ALBUQUERQUE, N.M. — Amy Biehl High School in Albuquerque recently celebrated a milestone of 100,000 hours of community service completed since its founding in 2000.
Aside from being the first charter school in the state, ABHS was the first school in the nation to require students to complete 100 hours of community service and two college courses before graduation, according to executive director Frank McCulloch.
He headed the celebration with Molly Biehl, Amy Biehl’s sister, as keynote speaker.
“I am so thrilled to have each and every one of you join us on this momentous occasion,” McColluch said to a room of over 200 attendees.

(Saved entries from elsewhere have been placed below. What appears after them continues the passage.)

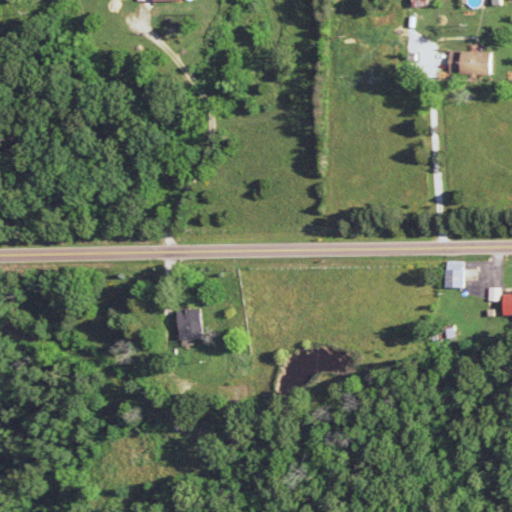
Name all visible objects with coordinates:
building: (147, 0)
building: (171, 1)
building: (461, 61)
building: (482, 63)
road: (210, 124)
road: (433, 155)
road: (255, 251)
building: (460, 274)
building: (511, 300)
building: (196, 325)
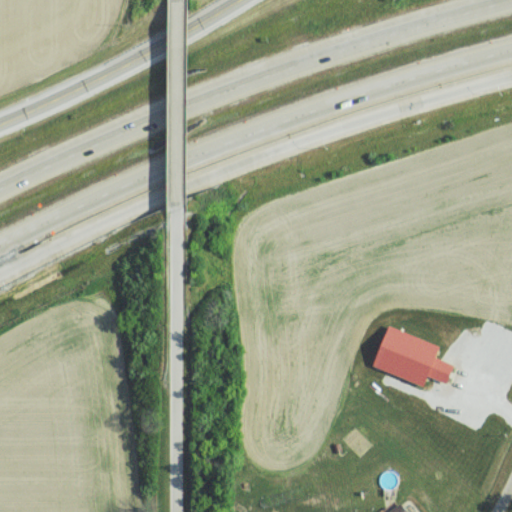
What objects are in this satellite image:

McCulloch started by recognizing all the students contributing community service hours and their advisors who connected them with the agencies and organizations they worked for.
ABHS’s mission, since the beginning, has been a two-pronged mission around service and scholarship, he said. The required community service combines civic engagement with scholarship.
“It creates a complete empathetic, critical-thinking, individual,” McCulloch said. “I’m very proud of our mission and it goes right back to our namesake.”
That namesake, Amy Biehl, would’ve turned 50 the day before the celebration, April 27.
Biehl attended school in New Mexico before graduating from Stanford and went to apartheid Africa on a mission of social change – where she was tragically killed.
There couldn’t be a better tribute to her sister than ABHS, Molly Biehl said, calling the school a “magical” place.
“It makes us marvel at the impact and longevity of Amy’s story,” Biehl said.
Biehl congratulated all the students on the formal accomplishment
“I’ve got to experience some of your hearts today and I know you are serving far beyond what you’ve logged,” she said. “It makes me wonder how Albuquerque functions without this high school.”
For her community service, graduate Kimberly Rodriguez worked over 150 hours at a public defender’s office, which included attending trials and working on cases.
Rodriguez aspires to become immigration attorney, as the deportation of her uncle when she was seven years old made her want to fight for injustice in the immigrant community.
“Seeing my little cousins without a father really touched me,” she said.
Rodriguez plans to major in business and one day have her own law firm.
For graduates of ABHS, community service not only benefits the organization, but the individual as well.
“I learned a lot of things not only about myself, but about the community,” she said.
Another 2017 graduate, Jose Soto, said his time at ABHS has been “a journey, to say the least.”
Soto’s time at ABHS improved his academics dramatically, he said, particularly through supportive teachers.
“The development of my skills has been a really big plus when it comes to community service,” Soto said.
Soto logged over 130 community service hours with a local freelance film studio Concept Flux, creating promotional material for organizations in the community, like the growers market.
Getting to know what it’s like to work in different fields is how community service benefitted Soto the most, he said.
Biehl said, if Amy were here, she would be cheering “every last student” on, in the hopes that they continue on the paths they are on.
“When you follow your passion, people will follow you,” Biehl said. “Because it’s contagious.”